* Passage
- - - -
Bias is the difference between the average prediction of our model and the correct value which we are trying to predict. Model with high bias pays very little attention to the training data and oversimplifies the model. It always leads to high error on training and test data.
What is variance?
Variance is the variability of model prediction for a given data point or a value which tells us spread of our data. Model with high variance pays a lot of attention to training data and does not generalize on the data which it hasn’t seen before. As a result, such models perform very well on training data but has high error rates on test data.
Can you explain the difference between deep learning and machine learning?
Deep learning is a subfield of machine learning that uses artificial neural networks with multiple layers to learn and represent complex patterns and relationships in data. In contrast, machine learning is a broader field that includes a variety of algorithms and techniques for training models to make predictions or decisions based on data.
The key difference between deep learning and traditional machine learning is the complexity and flexibility of the models.
Traditional machine learning algorithms, such as decision trees, support vector machines, and linear regression, typically rely on handcrafted features and are limited in their ability to handle large amounts of data or complex relationships between variables.
Deep learning, on the other hand, can automatically learn hierarchical representations of features from raw data, and can model highly nonlinear relationships between variables. Deep learning algorithms, such as convolutional neural networks (CNNs) and recurrent neural networks (RNNs), have been successfully applied to a wide range of tasks, such as image and speech recognition, natural language processing, and game playing.
In summary, deep learning is a subset of machine learning that uses deep neural networks with multiple layers to learn complex patterns in data. While traditional machine learning focuses on handcrafted features and simpler models, deep learning can automatically learn complex representations of data and is particularly effective in applications that require handling large amounts of data and complex relationships between variables.
Can you describe the steps involved in building a machine learning pipeline?
Building a machine learning pipeline involves several key steps, which can vary depending on the specific application and the data available. Here are some common steps involved in building a machine learning pipeline:
- Data preparation and preprocessing: This step involves collecting and cleaning the data, handling missing values, and converting the data into a format suitable for analysis. This may involve tasks such as data cleaning, normalization, feature scaling, and feature engineering.
- - - -
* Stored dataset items
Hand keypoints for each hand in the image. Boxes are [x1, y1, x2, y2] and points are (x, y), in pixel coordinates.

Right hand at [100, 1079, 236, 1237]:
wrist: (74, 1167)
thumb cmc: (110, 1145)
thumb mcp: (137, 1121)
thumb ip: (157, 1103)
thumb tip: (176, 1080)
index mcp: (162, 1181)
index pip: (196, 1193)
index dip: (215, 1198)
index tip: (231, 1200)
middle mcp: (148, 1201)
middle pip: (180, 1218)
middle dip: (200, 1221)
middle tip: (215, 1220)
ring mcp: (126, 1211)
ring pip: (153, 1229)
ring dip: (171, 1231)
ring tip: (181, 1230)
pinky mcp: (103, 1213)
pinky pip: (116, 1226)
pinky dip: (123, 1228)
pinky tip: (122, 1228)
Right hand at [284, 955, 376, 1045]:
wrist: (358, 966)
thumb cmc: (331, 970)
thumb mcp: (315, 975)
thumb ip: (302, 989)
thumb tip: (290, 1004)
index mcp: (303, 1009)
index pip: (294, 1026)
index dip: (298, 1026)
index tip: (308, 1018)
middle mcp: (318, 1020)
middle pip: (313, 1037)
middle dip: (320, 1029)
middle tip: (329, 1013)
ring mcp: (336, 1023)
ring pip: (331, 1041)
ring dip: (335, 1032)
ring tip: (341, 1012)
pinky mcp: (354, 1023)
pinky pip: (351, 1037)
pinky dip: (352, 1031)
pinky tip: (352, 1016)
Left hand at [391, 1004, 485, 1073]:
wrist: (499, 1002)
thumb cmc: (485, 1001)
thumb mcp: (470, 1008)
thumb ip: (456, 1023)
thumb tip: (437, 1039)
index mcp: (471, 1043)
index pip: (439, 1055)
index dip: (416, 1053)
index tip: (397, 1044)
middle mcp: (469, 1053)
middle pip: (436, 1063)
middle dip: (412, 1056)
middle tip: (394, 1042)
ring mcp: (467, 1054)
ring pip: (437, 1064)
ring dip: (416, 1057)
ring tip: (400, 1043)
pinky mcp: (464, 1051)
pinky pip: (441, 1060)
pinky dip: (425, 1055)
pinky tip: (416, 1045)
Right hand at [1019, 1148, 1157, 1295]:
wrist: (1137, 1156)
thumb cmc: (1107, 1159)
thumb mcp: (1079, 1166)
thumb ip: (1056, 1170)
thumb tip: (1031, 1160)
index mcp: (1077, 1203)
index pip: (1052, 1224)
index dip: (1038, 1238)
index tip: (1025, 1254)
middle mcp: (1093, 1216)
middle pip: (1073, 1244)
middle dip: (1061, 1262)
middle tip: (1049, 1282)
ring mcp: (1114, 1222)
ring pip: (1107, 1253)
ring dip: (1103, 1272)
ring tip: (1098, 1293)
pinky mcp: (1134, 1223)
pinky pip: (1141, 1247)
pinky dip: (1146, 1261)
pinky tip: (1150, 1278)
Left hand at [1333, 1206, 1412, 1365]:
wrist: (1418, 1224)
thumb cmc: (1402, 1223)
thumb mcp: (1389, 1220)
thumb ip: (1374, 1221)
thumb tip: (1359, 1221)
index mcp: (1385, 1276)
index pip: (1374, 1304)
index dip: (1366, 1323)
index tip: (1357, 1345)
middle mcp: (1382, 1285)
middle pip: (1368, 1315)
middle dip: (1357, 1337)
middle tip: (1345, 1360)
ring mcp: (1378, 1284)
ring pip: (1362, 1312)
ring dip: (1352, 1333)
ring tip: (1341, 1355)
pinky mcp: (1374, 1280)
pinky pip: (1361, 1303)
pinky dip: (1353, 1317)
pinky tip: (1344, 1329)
- - - -
* Study questions
[a] Which two deep learning algorithms does the machine learning passage name?
[b] Write the next part of the machine learning passage, picking up after its last sentence.
These records were drawn from a separate source, not from the machine learning passage.

* Responses for each task
[a] Convolutional neural networks (CNNs) and recurrent neural networks (RNNs).

[b]
- Feature selection: This step involves selecting the subset of features that are most relevant for the model. This can be done using various techniques such as correlation analysis, feature importance ranking, and principal component analysis.
- Model selection: This step involves selecting the appropriate model for the problem at hand. The choice of model depends on the specific problem, the data, and the performance metrics. Common machine learning models include decision trees, linear and logistic regression, support vector machines, and neural networks.
- Model training: This step involves training the selected model on the prepared data. This may involve splitting the data into training and testing sets, and using cross-validation techniques to estimate the model’s performance on new data.
- Hyperparameter tuning: This step involves selecting the optimal values for the model’s hyperparameters, which are parameters that are not learned from the data but are set prior to training. This can be done using techniques such as grid search or random search.
- Model evaluation: This step involves evaluating the performance of the trained model on the testing set, using appropriate performance metrics such as accuracy, precision, recall, and F1-score.
- Deployment and monitoring: Once the model is trained and evaluated, it can be deployed in production environments. This step involves integrating the model into a larger system, and monitoring its performance and accuracy over time.
Overall, building a machine learning pipeline requires a combination of domain knowledge, technical skills, and experience with data analysis and modeling techniques. Effective machine learning pipelines require careful attention to each of these steps, as well as ongoing refinement and optimization over time.